(Exercise materials)

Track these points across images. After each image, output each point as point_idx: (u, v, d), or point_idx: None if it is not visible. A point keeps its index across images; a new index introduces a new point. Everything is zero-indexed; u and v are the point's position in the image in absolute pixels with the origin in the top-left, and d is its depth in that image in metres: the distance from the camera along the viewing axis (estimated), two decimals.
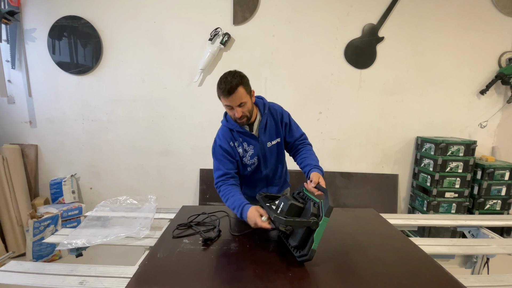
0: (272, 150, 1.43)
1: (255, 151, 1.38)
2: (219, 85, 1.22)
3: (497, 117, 2.81)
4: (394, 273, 0.99)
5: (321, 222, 0.98)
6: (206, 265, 1.03)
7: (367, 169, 2.94)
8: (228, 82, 1.18)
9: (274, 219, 1.00)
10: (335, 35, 2.69)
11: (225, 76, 1.21)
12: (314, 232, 0.98)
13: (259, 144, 1.38)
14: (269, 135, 1.39)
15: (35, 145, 2.91)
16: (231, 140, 1.37)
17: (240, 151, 1.38)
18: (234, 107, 1.23)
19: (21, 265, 1.10)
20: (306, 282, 0.93)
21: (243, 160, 1.40)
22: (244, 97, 1.22)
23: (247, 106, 1.25)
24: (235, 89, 1.19)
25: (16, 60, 2.77)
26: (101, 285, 0.96)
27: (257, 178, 1.49)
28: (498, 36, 2.66)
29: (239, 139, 1.37)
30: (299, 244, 1.03)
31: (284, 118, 1.43)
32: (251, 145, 1.37)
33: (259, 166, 1.43)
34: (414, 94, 2.79)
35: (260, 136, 1.37)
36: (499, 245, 1.31)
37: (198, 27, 2.67)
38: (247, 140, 1.37)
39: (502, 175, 2.54)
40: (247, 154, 1.38)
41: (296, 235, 1.05)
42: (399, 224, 1.55)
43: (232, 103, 1.22)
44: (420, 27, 2.66)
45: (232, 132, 1.37)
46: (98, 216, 1.50)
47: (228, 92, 1.18)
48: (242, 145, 1.37)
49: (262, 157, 1.41)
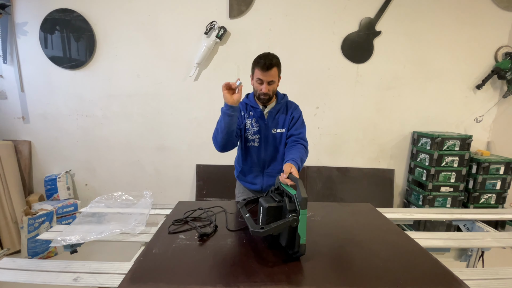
0: (275, 137, 1.51)
1: (259, 130, 1.49)
2: (258, 60, 1.34)
3: (493, 111, 2.82)
4: (389, 266, 0.99)
5: (300, 217, 0.96)
6: (202, 261, 1.02)
7: (364, 164, 2.94)
8: (268, 59, 1.32)
9: (252, 233, 0.98)
10: (332, 29, 2.67)
11: (266, 54, 1.35)
12: (298, 228, 0.97)
13: (264, 125, 1.48)
14: (276, 122, 1.49)
15: (28, 141, 2.87)
16: (244, 110, 1.51)
17: (248, 122, 1.50)
18: (264, 83, 1.36)
19: (14, 262, 1.08)
20: (303, 276, 0.93)
21: (247, 132, 1.51)
22: (275, 77, 1.38)
23: (273, 86, 1.40)
24: (273, 67, 1.33)
25: (8, 54, 2.71)
26: (96, 282, 0.95)
27: (254, 161, 1.56)
28: (494, 30, 2.66)
29: (250, 113, 1.50)
30: (288, 243, 1.01)
31: (295, 112, 1.52)
32: (257, 123, 1.49)
33: (260, 147, 1.52)
34: (411, 88, 2.79)
35: (268, 118, 1.48)
36: (494, 239, 1.32)
37: (193, 20, 2.63)
38: (256, 116, 1.49)
39: (497, 170, 2.56)
40: (252, 129, 1.50)
41: (283, 235, 1.04)
42: (395, 218, 1.55)
43: (265, 78, 1.35)
44: (417, 21, 2.65)
45: (247, 106, 1.51)
46: (93, 213, 1.49)
47: (267, 67, 1.32)
48: (251, 119, 1.49)
49: (264, 138, 1.51)
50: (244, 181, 1.67)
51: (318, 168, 2.91)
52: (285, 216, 0.99)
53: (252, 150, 1.54)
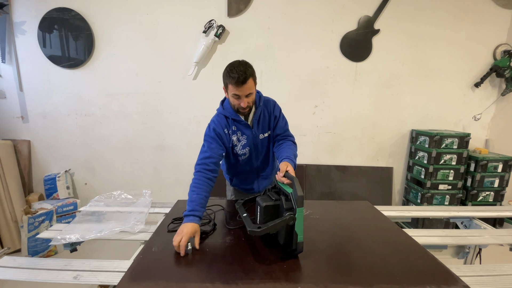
0: (263, 143, 1.45)
1: (248, 141, 1.40)
2: (229, 74, 1.19)
3: (491, 110, 2.83)
4: (387, 263, 1.00)
5: (297, 215, 0.96)
6: (201, 258, 1.03)
7: (362, 162, 2.95)
8: (241, 72, 1.17)
9: (250, 233, 0.99)
10: (331, 27, 2.67)
11: (237, 65, 1.20)
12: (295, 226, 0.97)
13: (252, 134, 1.40)
14: (262, 127, 1.41)
15: (27, 140, 2.87)
16: (225, 127, 1.37)
17: (234, 139, 1.39)
18: (241, 97, 1.23)
19: (15, 261, 1.09)
20: (300, 273, 0.94)
21: (235, 149, 1.41)
22: (252, 88, 1.25)
23: (252, 97, 1.28)
24: (247, 80, 1.19)
25: (6, 53, 2.70)
26: (96, 280, 0.96)
27: (248, 170, 1.51)
28: (493, 28, 2.66)
29: (233, 128, 1.37)
30: (286, 241, 1.02)
31: (275, 110, 1.43)
32: (244, 135, 1.39)
33: (251, 157, 1.45)
34: (409, 87, 2.80)
35: (254, 127, 1.39)
36: (491, 236, 1.33)
37: (191, 19, 2.62)
38: (241, 129, 1.38)
39: (495, 167, 2.57)
40: (239, 144, 1.40)
41: (280, 234, 1.05)
42: (393, 215, 1.56)
43: (241, 93, 1.22)
44: (416, 19, 2.65)
45: (228, 120, 1.37)
46: (92, 211, 1.49)
47: (241, 82, 1.18)
48: (236, 134, 1.38)
49: (254, 148, 1.43)
50: (239, 187, 1.64)
51: (317, 167, 2.92)
52: (282, 215, 1.00)
53: (244, 162, 1.47)
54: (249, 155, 1.45)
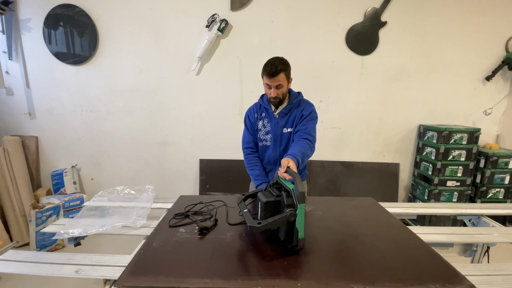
0: (286, 136, 1.55)
1: (271, 129, 1.56)
2: (265, 67, 1.41)
3: (503, 104, 2.74)
4: (389, 261, 0.98)
5: (298, 211, 0.95)
6: (202, 254, 1.03)
7: (368, 158, 2.91)
8: (274, 66, 1.37)
9: (250, 229, 0.98)
10: (336, 20, 2.61)
11: (273, 59, 1.40)
12: (296, 222, 0.96)
13: (274, 125, 1.55)
14: (287, 122, 1.53)
15: (35, 136, 2.92)
16: (256, 112, 1.60)
17: (260, 124, 1.59)
18: (272, 87, 1.43)
19: (19, 254, 1.10)
20: (301, 269, 0.93)
21: (259, 133, 1.60)
22: (282, 81, 1.42)
23: (282, 90, 1.45)
24: (278, 73, 1.38)
25: (13, 50, 2.74)
26: (97, 274, 0.96)
27: (267, 159, 1.62)
28: (505, 19, 2.56)
29: (262, 114, 1.59)
30: (286, 238, 1.01)
31: (305, 110, 1.52)
32: (269, 123, 1.57)
33: (271, 146, 1.58)
34: (418, 81, 2.73)
35: (278, 118, 1.54)
36: (500, 234, 1.30)
37: (194, 13, 2.60)
38: (268, 117, 1.57)
39: (506, 163, 2.50)
40: (264, 129, 1.58)
41: (281, 230, 1.04)
42: (398, 212, 1.53)
43: (272, 83, 1.41)
44: (424, 11, 2.57)
45: (261, 106, 1.60)
46: (96, 206, 1.51)
47: (271, 75, 1.38)
48: (263, 120, 1.58)
49: (274, 138, 1.57)
50: None
51: (322, 163, 2.89)
52: (283, 211, 0.99)
53: (265, 149, 1.61)
54: (270, 143, 1.59)
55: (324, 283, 0.86)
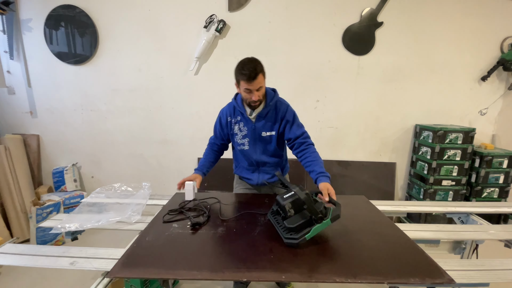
0: (265, 140, 1.51)
1: (248, 133, 1.50)
2: (240, 71, 1.30)
3: (498, 104, 2.75)
4: (373, 256, 1.01)
5: (325, 221, 1.07)
6: (192, 248, 1.06)
7: (365, 157, 2.93)
8: (252, 69, 1.28)
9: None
10: (333, 20, 2.64)
11: (247, 62, 1.31)
12: (314, 224, 1.06)
13: (252, 129, 1.48)
14: (265, 125, 1.47)
15: (36, 135, 2.97)
16: (230, 115, 1.52)
17: (236, 128, 1.52)
18: (253, 91, 1.33)
19: (17, 247, 1.15)
20: (287, 263, 0.96)
21: (235, 137, 1.53)
22: (262, 82, 1.34)
23: (262, 90, 1.38)
24: (257, 75, 1.29)
25: (14, 50, 2.79)
26: (91, 266, 1.00)
27: (247, 161, 1.60)
28: (500, 20, 2.57)
29: (237, 117, 1.50)
30: (294, 227, 1.06)
31: (287, 115, 1.47)
32: (245, 127, 1.49)
33: (250, 149, 1.53)
34: (414, 81, 2.74)
35: (256, 122, 1.46)
36: (486, 231, 1.32)
37: (193, 14, 2.64)
38: (244, 120, 1.49)
39: (500, 163, 2.51)
40: (240, 133, 1.51)
41: (294, 220, 1.09)
42: (389, 210, 1.56)
43: (252, 87, 1.32)
44: (420, 11, 2.59)
45: (235, 110, 1.51)
46: (93, 202, 1.55)
47: (252, 78, 1.29)
48: (239, 124, 1.50)
49: (253, 141, 1.51)
50: (240, 175, 1.72)
51: None
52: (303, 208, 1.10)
53: (244, 153, 1.56)
54: (249, 147, 1.53)
55: (308, 276, 0.89)
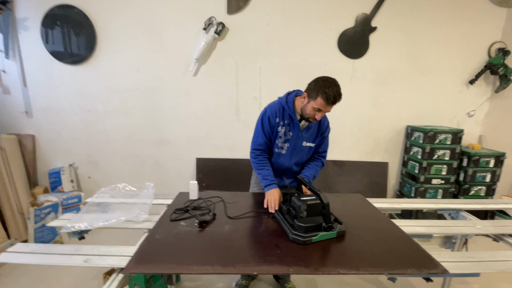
0: (303, 150, 1.54)
1: (291, 139, 1.49)
2: (325, 89, 1.25)
3: (485, 106, 2.89)
4: (373, 249, 1.08)
5: (333, 232, 1.15)
6: (202, 245, 1.11)
7: (359, 157, 3.03)
8: (336, 94, 1.26)
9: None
10: (329, 24, 2.72)
11: (332, 83, 1.28)
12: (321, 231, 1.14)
13: (298, 136, 1.48)
14: (309, 136, 1.51)
15: (32, 135, 2.94)
16: (278, 116, 1.46)
17: (281, 130, 1.47)
18: (322, 112, 1.32)
19: (28, 247, 1.17)
20: (293, 258, 1.02)
21: (277, 140, 1.50)
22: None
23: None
24: (337, 102, 1.29)
25: (10, 49, 2.75)
26: (105, 263, 1.04)
27: (277, 165, 1.59)
28: (488, 26, 2.71)
29: (286, 121, 1.46)
30: (305, 227, 1.13)
31: (326, 131, 1.56)
32: (291, 132, 1.48)
33: (286, 155, 1.54)
34: (406, 83, 2.85)
35: (303, 131, 1.48)
36: (475, 226, 1.41)
37: (192, 16, 2.67)
38: (291, 125, 1.47)
39: (487, 163, 2.64)
40: (283, 137, 1.49)
41: (305, 221, 1.16)
42: (384, 207, 1.64)
43: (325, 110, 1.31)
44: (412, 17, 2.70)
45: (284, 112, 1.46)
46: (98, 202, 1.57)
47: (332, 102, 1.28)
48: (286, 128, 1.47)
49: (291, 148, 1.52)
50: None
51: None
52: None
53: (277, 156, 1.55)
54: (286, 153, 1.53)
55: (314, 269, 0.95)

(End Exercise materials)

What you should do →
Once the line with "38: (247, 140, 1.37)" is found in the data above, reproduce it and each line after it exactly, through the line with "52: (285, 216, 0.99)". Omit the pictures.

Solution to this task →
38: (247, 140, 1.37)
39: (502, 175, 2.54)
40: (247, 154, 1.38)
41: (296, 235, 1.05)
42: (399, 224, 1.55)
43: (232, 103, 1.22)
44: (420, 27, 2.66)
45: (232, 132, 1.37)
46: (98, 216, 1.50)
47: (228, 92, 1.18)
48: (242, 145, 1.37)
49: (262, 157, 1.41)
0: (275, 137, 1.51)
1: (259, 130, 1.49)
2: (258, 60, 1.34)
3: (493, 111, 2.82)
4: (389, 266, 0.99)
5: (300, 217, 0.96)
6: (202, 261, 1.02)
7: (364, 164, 2.94)
8: (268, 59, 1.32)
9: (252, 233, 0.98)
10: (332, 29, 2.67)
11: (266, 54, 1.35)
12: (298, 228, 0.97)
13: (264, 125, 1.48)
14: (276, 122, 1.49)
15: (28, 141, 2.87)
16: (244, 110, 1.51)
17: (248, 122, 1.50)
18: (264, 83, 1.36)
19: (14, 262, 1.08)
20: (303, 276, 0.93)
21: (247, 132, 1.51)
22: (275, 77, 1.38)
23: (273, 86, 1.40)
24: (273, 67, 1.33)
25: (8, 54, 2.71)
26: (96, 282, 0.95)
27: (254, 161, 1.56)
28: (494, 30, 2.66)
29: (250, 113, 1.50)
30: (288, 243, 1.01)
31: (295, 112, 1.52)
32: (257, 123, 1.49)
33: (260, 147, 1.52)
34: (411, 88, 2.79)
35: (268, 118, 1.48)
36: (494, 239, 1.32)
37: (193, 20, 2.63)
38: (256, 116, 1.49)
39: (497, 170, 2.56)
40: (252, 129, 1.50)
41: (283, 235, 1.04)
42: (395, 218, 1.55)
43: (265, 78, 1.35)
44: (417, 21, 2.65)
45: (247, 106, 1.51)
46: (93, 213, 1.49)
47: (267, 67, 1.32)
48: (251, 119, 1.49)
49: (264, 138, 1.51)
50: (244, 181, 1.67)
51: (318, 168, 2.91)
52: (285, 216, 0.99)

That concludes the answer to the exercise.